__What to do__
Pick out and copy every line of the material below that contains the word "position". Matches must have the same case.

__Dataset extract__
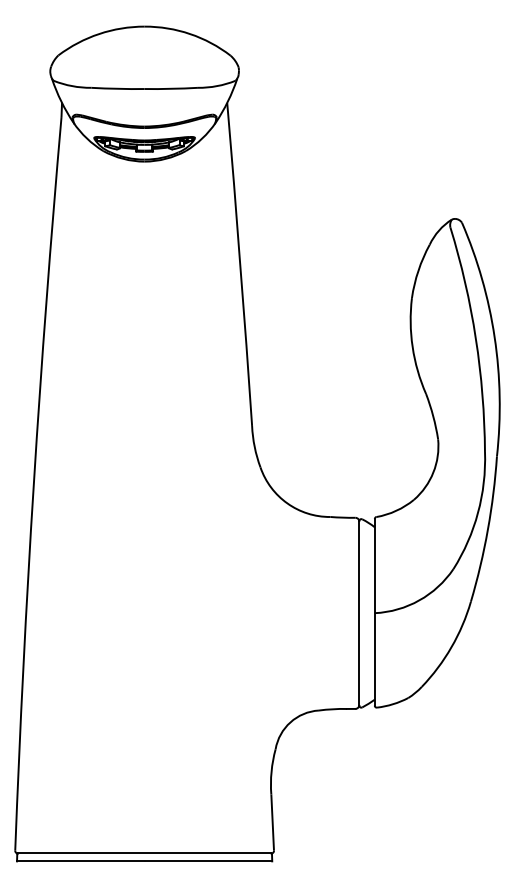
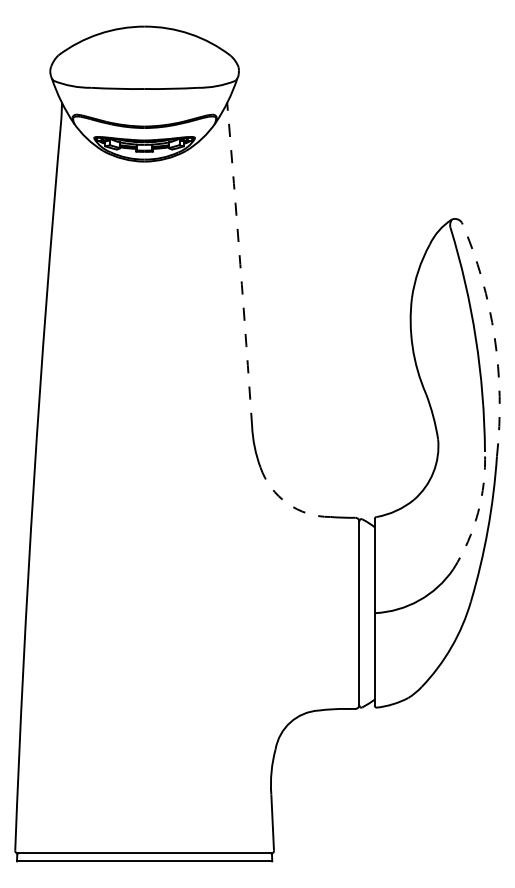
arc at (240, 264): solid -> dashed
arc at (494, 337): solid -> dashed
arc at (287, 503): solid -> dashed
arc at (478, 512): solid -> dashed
...
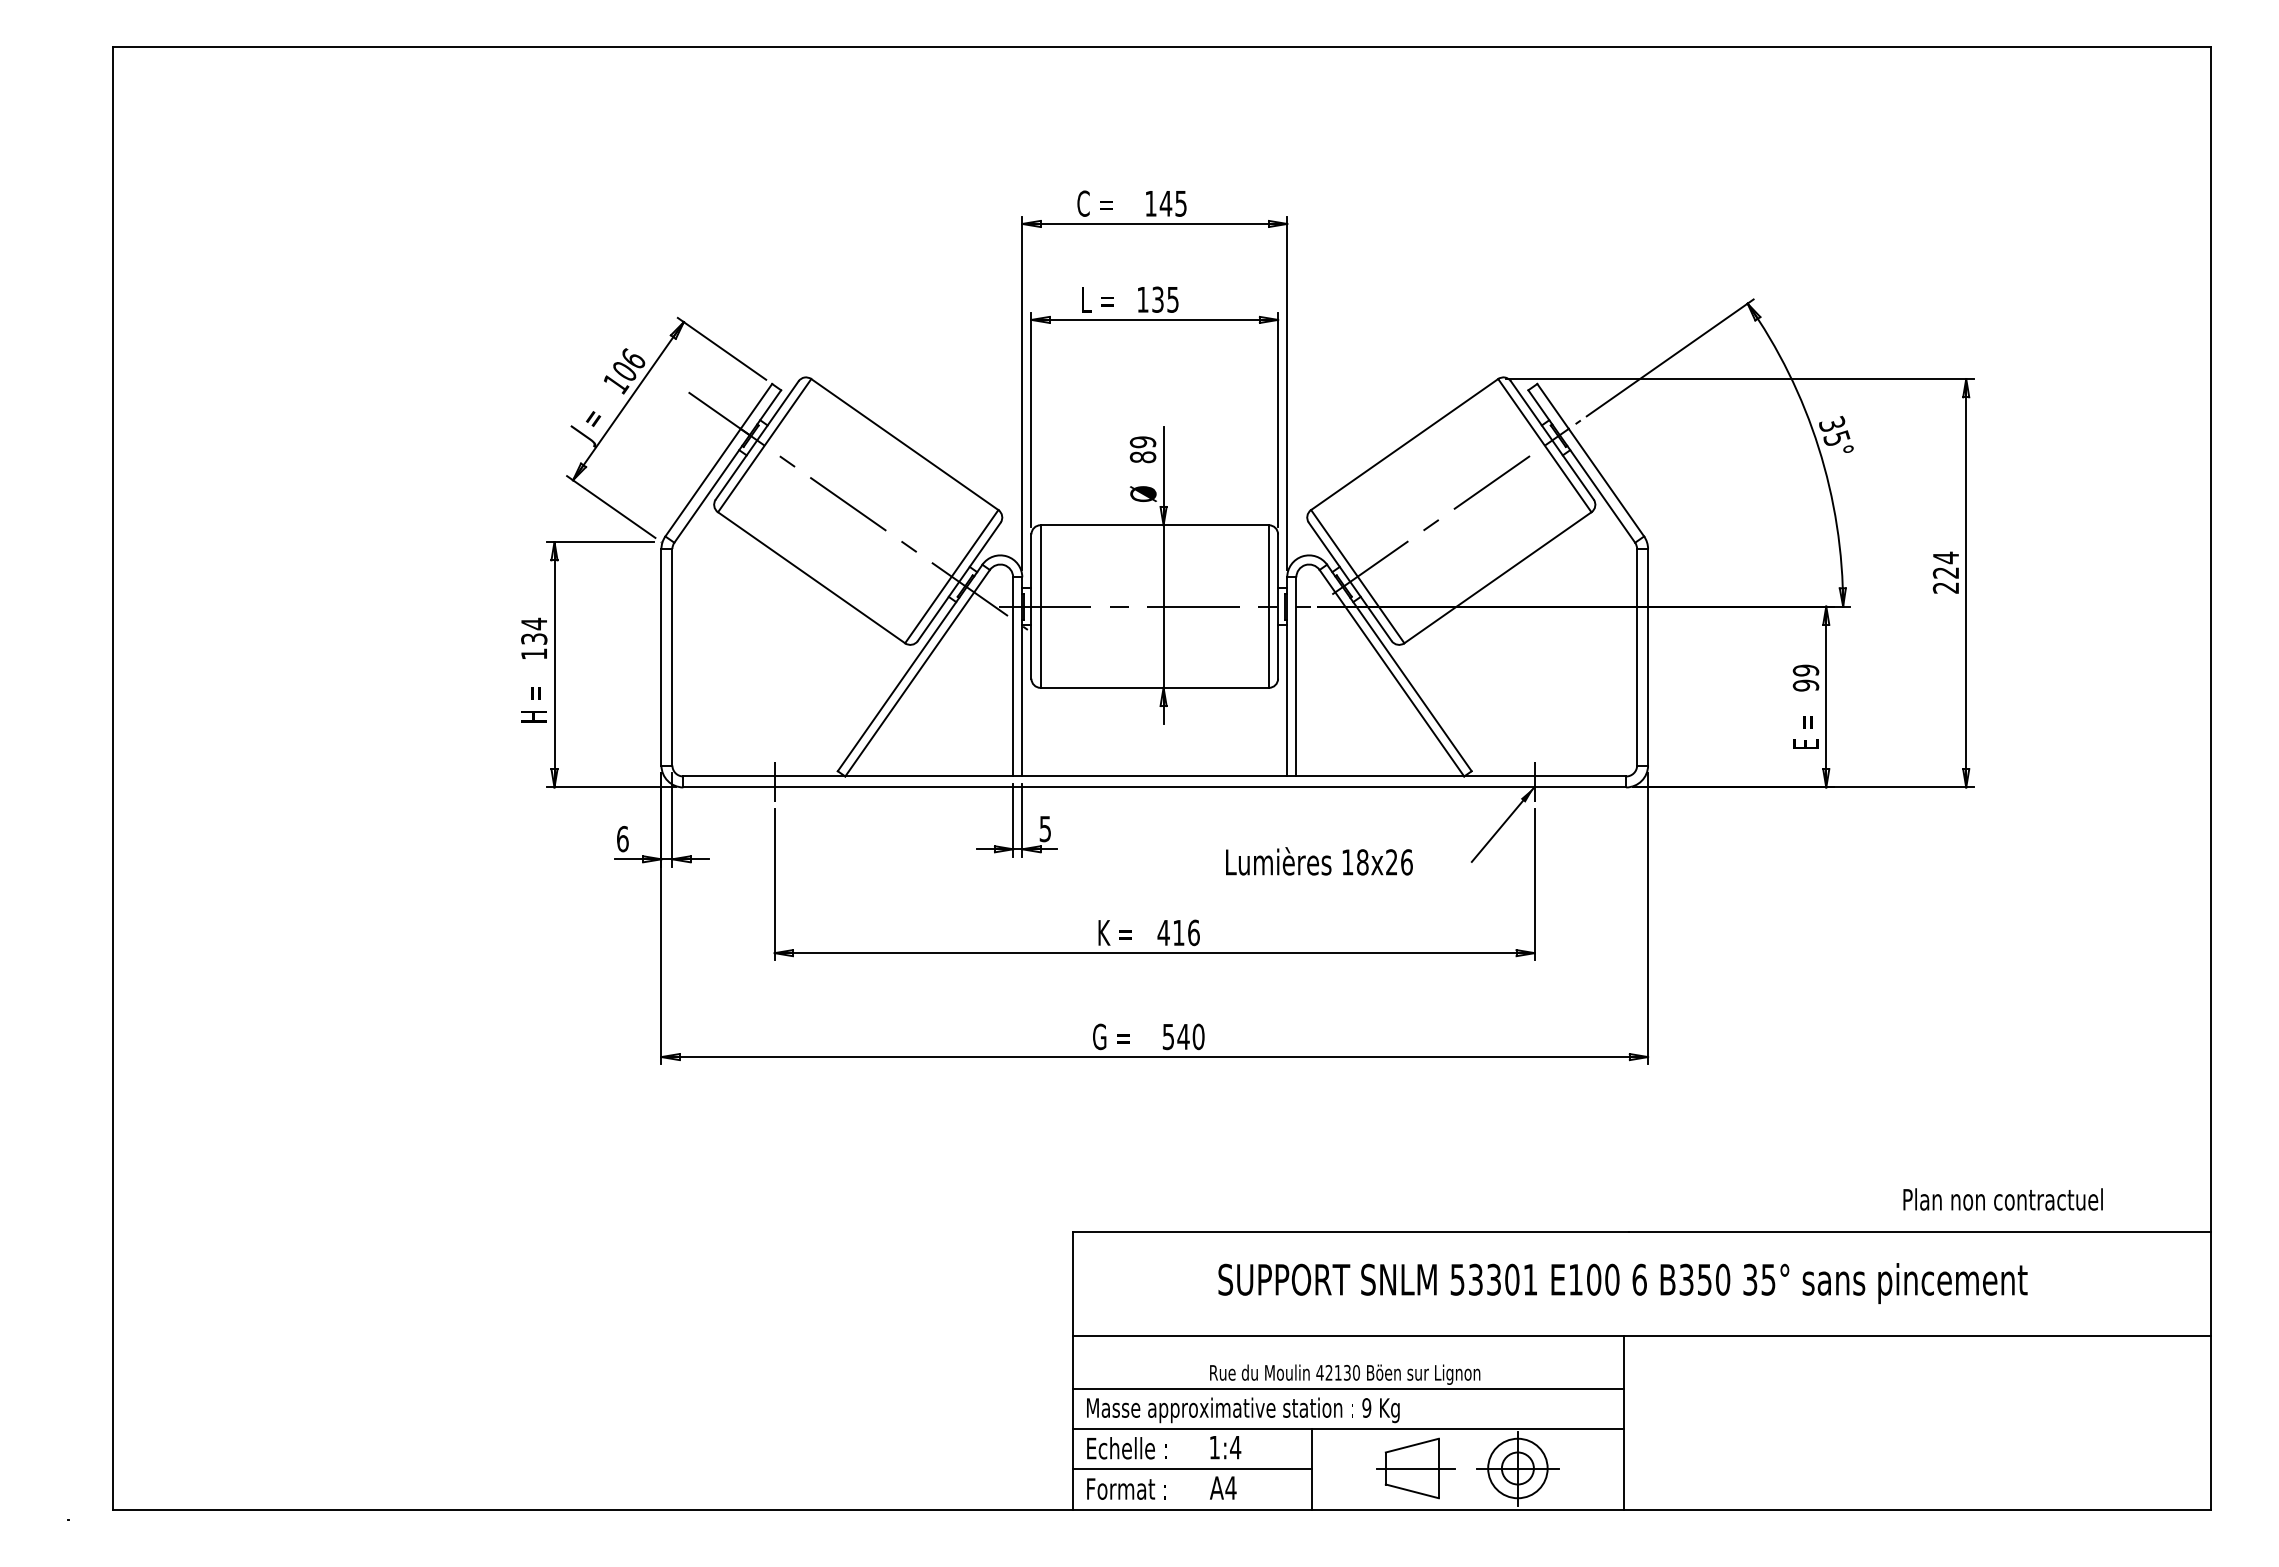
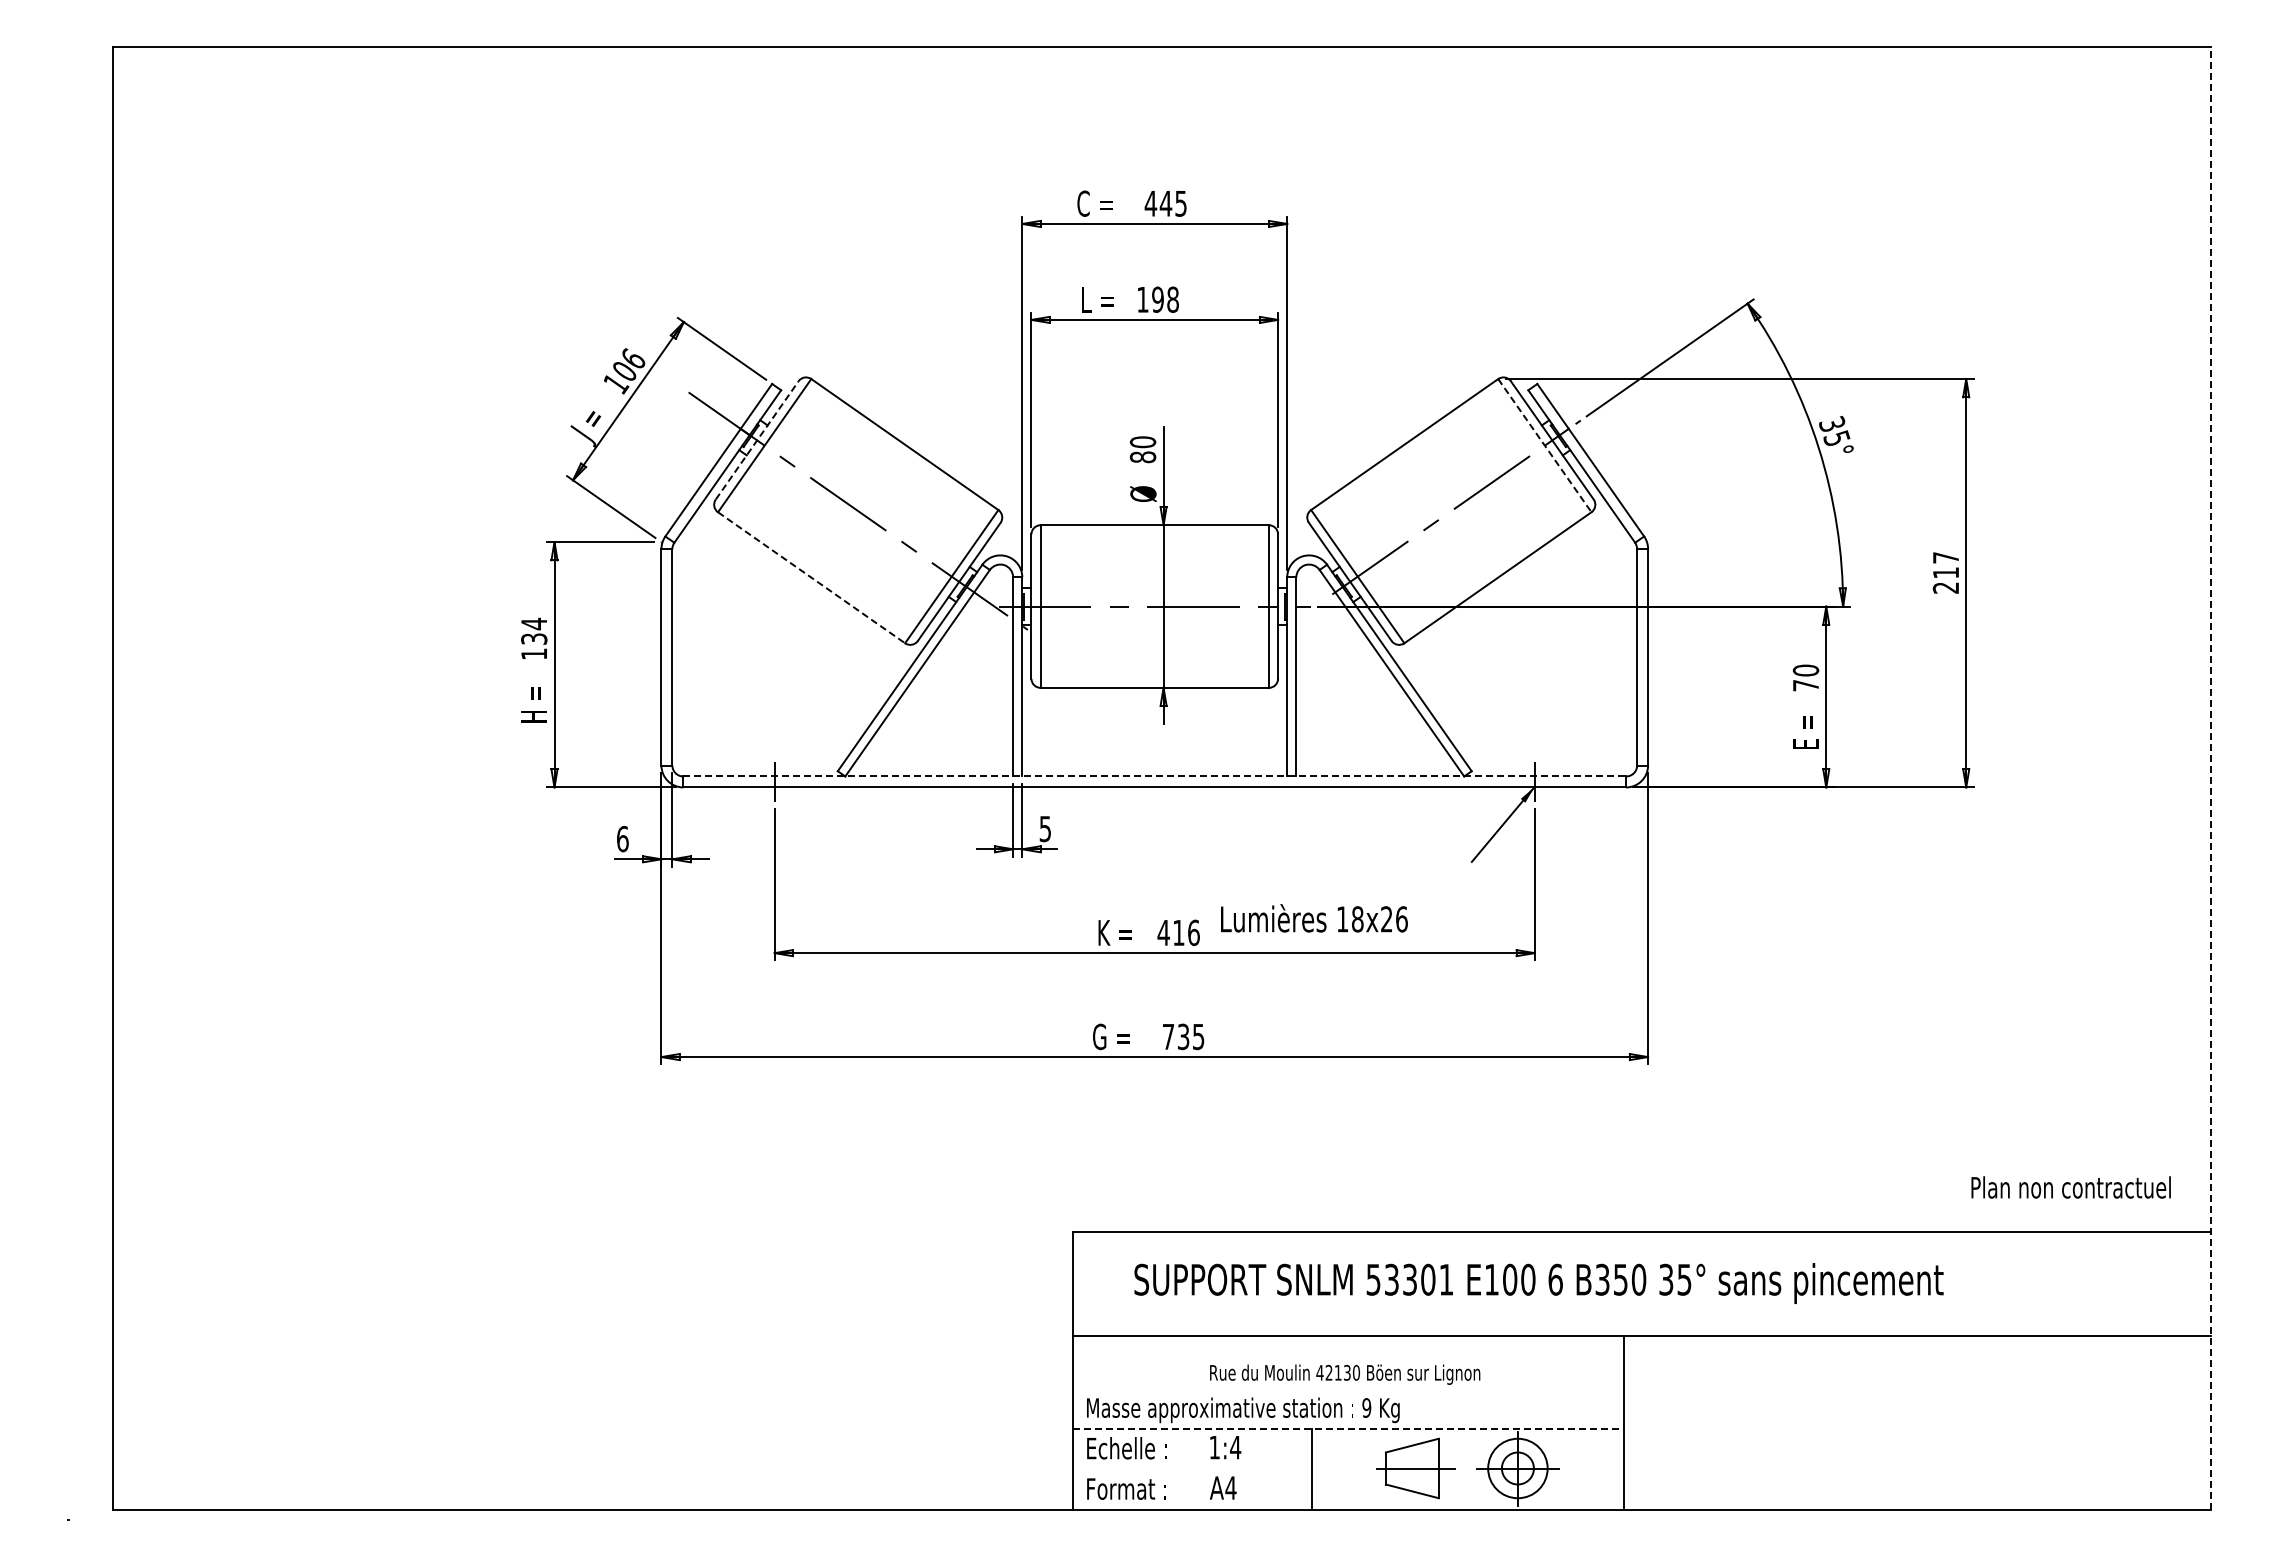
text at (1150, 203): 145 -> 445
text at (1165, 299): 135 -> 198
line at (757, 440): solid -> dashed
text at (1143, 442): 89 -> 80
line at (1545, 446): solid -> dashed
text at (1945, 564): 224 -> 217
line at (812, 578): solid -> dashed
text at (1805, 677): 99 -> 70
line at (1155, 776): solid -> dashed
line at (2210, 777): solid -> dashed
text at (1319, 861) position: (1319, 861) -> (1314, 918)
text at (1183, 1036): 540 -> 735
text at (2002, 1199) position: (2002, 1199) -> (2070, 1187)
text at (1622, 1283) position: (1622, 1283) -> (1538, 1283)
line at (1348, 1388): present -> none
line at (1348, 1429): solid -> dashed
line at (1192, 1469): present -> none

__Solution__
text at (1319, 861) position: (1319, 861) -> (1314, 918)
text at (2002, 1199) position: (2002, 1199) -> (2070, 1187)
text at (1622, 1283) position: (1622, 1283) -> (1538, 1283)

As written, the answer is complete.